What is the first thing that comes to your mind when you hear about the electronics manufacturing giant Foxconn? The sleek Apple products? Or maybe all those numerous suicides and labour abuse? The fact is that the China-based company's workforce is going to be completely robotic in the literal sense of this word.
“Foxbots” are the ones to replace human employees at Foxconn factories: the company intends to buy one million new robot workers to improve the output efficiency. Actually, these plans were conceived about a year ago, and the first batch of 10,000 robots has already been produced for at least one Foxconn factory; and by the end of the year, another portion of 20,000 robots will be put to use.
By arranging this workforce shift the company pursues a long-term financial benefit. Foxconn is paying between $20,000 and $25,000 per Foxbot, which is about three times the average annual salary of a factory worker. In all honesty, this last fact confuses matters even more, since the new robot workers are only designed for simple and routine tasks (lifting, placement, and selection). So it does raise the question when (and whether at all) this replacement will actually pay off, seeing that the finer and more accurate work is still expected to be done by humans.

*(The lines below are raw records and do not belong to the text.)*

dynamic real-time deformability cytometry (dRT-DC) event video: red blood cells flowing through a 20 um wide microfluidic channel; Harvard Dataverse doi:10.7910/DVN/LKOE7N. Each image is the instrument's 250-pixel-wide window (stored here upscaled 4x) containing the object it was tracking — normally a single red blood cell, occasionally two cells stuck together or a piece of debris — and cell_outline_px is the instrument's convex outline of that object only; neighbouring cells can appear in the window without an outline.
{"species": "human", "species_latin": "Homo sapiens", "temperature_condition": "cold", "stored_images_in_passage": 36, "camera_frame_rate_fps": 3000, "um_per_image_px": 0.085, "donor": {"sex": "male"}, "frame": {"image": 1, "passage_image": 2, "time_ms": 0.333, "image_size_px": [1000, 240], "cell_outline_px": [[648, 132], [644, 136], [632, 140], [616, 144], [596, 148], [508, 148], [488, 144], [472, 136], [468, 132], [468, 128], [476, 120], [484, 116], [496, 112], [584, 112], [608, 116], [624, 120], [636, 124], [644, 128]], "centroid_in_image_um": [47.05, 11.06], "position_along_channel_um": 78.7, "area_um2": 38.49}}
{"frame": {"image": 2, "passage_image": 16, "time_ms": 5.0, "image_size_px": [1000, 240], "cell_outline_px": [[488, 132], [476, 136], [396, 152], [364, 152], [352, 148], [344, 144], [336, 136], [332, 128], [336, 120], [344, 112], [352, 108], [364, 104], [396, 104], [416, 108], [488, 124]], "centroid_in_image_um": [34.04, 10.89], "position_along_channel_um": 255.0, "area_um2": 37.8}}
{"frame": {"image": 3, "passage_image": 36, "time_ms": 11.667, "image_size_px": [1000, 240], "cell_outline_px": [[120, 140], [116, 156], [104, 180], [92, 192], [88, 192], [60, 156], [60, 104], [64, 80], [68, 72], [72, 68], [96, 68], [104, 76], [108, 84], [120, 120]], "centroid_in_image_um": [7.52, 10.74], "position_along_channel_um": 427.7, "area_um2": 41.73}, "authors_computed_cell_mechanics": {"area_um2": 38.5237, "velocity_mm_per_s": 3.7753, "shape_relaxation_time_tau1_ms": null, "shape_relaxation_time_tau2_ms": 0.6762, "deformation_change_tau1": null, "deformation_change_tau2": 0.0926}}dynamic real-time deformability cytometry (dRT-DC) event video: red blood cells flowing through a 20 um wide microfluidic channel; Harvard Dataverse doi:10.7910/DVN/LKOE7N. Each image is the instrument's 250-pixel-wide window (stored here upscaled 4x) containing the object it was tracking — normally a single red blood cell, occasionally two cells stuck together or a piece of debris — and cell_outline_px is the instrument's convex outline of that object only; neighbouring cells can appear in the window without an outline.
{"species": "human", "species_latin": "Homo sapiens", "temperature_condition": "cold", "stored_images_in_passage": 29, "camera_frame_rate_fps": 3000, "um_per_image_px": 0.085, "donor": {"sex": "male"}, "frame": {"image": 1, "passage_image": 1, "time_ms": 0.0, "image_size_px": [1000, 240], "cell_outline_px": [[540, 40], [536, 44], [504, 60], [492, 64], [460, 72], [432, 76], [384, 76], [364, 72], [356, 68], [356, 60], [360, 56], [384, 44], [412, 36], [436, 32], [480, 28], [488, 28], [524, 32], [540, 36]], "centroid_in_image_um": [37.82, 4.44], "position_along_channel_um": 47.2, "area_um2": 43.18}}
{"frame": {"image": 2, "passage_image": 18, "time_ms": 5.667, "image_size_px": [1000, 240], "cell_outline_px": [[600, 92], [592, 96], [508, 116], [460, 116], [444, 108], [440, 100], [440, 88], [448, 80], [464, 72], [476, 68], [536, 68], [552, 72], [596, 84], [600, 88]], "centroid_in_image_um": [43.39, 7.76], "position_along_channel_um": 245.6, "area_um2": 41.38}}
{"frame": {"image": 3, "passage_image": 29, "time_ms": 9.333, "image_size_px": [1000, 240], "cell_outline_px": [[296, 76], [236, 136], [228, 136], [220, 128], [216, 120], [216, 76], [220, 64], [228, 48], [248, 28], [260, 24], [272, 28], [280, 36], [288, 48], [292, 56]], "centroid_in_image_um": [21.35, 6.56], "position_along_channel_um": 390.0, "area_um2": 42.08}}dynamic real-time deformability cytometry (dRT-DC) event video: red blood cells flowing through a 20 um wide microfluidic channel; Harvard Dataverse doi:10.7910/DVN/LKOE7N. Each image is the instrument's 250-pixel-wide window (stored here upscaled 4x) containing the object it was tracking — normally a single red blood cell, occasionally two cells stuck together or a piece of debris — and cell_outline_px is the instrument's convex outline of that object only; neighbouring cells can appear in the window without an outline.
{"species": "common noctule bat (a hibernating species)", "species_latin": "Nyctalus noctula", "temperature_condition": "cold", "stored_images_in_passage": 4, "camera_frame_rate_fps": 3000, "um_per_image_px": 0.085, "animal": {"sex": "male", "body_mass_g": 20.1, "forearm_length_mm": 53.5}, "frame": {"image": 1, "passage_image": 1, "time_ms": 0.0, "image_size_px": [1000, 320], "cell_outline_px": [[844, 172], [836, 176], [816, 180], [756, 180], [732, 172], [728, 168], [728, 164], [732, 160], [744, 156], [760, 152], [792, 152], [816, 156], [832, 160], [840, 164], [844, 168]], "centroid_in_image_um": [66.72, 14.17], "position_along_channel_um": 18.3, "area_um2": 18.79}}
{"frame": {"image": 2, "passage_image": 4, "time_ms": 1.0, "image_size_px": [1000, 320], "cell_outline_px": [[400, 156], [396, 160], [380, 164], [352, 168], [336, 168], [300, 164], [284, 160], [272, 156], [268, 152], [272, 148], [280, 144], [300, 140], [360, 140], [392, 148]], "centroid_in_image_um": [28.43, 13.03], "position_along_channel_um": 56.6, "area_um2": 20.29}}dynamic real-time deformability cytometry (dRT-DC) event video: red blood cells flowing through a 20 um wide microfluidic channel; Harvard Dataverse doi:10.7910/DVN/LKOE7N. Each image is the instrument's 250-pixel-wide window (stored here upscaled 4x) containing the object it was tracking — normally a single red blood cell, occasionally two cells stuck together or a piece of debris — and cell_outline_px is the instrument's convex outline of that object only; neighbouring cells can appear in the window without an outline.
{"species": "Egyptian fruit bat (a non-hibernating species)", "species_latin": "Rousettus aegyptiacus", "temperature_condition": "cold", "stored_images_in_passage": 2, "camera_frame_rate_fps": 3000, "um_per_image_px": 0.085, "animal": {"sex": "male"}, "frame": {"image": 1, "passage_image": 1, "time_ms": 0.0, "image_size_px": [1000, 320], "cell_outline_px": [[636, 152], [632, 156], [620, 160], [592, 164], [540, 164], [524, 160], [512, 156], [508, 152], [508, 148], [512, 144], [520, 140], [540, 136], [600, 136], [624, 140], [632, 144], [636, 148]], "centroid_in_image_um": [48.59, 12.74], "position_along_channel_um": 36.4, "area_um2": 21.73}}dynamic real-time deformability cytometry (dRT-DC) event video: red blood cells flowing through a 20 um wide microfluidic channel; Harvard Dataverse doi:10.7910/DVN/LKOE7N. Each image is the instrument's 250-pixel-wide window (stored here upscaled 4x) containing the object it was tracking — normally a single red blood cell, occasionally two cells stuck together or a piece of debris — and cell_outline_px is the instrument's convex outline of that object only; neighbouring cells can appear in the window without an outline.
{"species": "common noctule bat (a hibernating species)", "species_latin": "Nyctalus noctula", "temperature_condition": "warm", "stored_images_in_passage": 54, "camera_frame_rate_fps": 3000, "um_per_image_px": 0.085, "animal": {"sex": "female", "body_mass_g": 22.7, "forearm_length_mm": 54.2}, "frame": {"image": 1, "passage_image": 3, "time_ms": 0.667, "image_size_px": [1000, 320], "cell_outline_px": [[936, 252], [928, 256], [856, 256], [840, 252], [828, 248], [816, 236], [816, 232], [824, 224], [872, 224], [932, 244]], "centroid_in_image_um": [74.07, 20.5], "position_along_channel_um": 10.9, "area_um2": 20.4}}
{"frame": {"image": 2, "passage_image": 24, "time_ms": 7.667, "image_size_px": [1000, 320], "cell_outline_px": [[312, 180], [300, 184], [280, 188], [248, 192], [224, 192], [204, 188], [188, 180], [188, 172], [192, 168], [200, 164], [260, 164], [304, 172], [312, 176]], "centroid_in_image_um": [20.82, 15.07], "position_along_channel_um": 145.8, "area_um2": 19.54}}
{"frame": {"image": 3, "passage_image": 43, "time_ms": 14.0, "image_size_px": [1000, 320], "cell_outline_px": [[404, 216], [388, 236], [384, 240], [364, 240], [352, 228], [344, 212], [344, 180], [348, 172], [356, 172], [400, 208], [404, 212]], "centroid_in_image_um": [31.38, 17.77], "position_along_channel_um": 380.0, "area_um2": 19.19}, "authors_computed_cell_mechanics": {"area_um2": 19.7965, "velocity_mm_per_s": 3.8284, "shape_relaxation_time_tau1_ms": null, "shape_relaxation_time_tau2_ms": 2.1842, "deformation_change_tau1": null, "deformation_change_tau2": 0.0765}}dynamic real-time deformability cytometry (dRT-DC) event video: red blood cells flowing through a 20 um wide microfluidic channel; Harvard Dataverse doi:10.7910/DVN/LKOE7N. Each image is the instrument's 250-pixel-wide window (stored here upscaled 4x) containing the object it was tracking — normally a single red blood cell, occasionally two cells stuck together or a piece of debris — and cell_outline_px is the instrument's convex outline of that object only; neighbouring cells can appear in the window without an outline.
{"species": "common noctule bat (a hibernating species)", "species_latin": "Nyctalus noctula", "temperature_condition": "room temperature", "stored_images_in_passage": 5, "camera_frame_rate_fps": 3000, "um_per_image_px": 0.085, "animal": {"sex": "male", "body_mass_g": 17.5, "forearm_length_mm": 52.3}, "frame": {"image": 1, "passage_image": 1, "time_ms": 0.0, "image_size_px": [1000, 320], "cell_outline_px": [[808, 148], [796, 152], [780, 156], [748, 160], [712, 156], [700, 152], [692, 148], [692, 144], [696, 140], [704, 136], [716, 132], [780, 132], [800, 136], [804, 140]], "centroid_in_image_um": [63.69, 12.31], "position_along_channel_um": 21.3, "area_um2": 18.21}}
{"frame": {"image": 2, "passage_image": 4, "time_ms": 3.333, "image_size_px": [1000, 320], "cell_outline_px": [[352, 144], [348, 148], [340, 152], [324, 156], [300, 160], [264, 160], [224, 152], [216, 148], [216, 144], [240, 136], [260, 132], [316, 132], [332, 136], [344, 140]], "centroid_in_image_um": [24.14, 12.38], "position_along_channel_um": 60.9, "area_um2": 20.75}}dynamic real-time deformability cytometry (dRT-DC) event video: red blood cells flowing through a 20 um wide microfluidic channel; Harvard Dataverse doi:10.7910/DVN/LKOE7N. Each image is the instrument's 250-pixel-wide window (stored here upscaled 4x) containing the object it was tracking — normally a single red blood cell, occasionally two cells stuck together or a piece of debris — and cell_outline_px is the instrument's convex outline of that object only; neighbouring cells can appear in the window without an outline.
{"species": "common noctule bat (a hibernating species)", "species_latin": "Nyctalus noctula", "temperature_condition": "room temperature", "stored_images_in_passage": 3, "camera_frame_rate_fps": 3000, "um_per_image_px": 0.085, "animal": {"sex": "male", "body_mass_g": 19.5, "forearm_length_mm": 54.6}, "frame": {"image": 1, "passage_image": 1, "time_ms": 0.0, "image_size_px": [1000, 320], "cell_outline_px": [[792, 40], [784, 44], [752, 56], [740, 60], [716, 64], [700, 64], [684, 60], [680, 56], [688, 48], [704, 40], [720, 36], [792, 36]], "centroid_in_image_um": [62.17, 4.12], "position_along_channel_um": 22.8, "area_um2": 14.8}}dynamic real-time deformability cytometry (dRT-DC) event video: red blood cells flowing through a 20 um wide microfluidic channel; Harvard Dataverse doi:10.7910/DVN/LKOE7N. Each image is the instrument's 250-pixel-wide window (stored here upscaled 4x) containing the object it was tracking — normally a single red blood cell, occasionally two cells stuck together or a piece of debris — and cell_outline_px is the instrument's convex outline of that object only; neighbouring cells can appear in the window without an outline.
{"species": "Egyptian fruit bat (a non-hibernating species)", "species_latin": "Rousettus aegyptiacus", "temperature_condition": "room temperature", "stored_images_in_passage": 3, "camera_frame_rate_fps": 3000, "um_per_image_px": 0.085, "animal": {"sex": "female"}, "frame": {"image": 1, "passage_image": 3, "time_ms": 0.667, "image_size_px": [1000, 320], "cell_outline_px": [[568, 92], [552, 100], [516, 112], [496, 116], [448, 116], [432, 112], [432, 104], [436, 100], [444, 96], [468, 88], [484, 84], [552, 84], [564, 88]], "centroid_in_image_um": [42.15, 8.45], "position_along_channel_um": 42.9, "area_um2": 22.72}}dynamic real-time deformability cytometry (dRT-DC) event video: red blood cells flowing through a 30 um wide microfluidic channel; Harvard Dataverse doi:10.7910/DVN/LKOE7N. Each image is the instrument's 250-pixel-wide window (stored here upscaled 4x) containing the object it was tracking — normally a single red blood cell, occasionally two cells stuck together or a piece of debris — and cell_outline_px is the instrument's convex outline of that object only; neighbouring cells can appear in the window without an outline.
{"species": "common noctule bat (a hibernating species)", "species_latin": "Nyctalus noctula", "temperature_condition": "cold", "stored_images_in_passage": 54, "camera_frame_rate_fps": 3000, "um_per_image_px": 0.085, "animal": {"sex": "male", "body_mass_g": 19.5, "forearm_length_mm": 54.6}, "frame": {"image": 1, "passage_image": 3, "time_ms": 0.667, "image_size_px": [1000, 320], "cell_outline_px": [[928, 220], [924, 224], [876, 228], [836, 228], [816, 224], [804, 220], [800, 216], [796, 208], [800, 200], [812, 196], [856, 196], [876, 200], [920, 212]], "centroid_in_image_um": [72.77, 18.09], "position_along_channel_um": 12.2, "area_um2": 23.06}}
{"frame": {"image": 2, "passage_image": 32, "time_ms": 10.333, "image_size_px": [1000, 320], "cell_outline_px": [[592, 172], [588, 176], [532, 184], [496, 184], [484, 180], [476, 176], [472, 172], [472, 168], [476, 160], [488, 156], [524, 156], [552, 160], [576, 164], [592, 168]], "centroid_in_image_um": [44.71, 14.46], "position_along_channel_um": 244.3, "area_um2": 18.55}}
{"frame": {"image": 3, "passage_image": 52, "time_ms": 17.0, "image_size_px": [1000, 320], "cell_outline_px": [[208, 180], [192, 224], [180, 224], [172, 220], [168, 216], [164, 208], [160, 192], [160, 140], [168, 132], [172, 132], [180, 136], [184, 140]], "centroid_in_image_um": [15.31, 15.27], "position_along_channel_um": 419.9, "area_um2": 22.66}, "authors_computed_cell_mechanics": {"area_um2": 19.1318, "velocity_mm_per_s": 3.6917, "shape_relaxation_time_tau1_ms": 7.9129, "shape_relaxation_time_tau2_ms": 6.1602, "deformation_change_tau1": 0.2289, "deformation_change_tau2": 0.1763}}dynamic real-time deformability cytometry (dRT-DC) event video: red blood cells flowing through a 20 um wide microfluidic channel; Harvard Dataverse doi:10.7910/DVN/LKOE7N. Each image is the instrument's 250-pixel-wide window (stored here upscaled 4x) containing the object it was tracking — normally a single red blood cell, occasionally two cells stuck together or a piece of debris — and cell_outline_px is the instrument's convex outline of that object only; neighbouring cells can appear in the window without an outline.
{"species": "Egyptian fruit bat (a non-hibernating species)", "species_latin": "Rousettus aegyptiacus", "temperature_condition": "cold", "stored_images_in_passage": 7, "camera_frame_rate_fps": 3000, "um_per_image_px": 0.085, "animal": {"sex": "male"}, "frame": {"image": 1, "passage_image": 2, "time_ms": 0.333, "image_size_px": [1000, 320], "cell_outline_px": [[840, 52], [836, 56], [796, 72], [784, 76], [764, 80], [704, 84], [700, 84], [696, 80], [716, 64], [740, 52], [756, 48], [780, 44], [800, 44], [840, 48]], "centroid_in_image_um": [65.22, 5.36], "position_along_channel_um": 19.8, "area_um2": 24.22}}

I guess it's exactly what everybody thinks it is. First of all, the actual design and construction of highly dexterous robots that could substitute real people has been Foxconn's major R&D goal for at least two decades. Secondly, there's this tense atmosphere among Foxconn's employees (take the recent work riot in particular), below-poor working conditions, and an alarming suicide rate. When you take all of this into account, there's nothing to be surprised about. But whether these Foxbots will actually prove themselves capable of substituting Foxconn workers is quite another question, which we will soon be able to answer.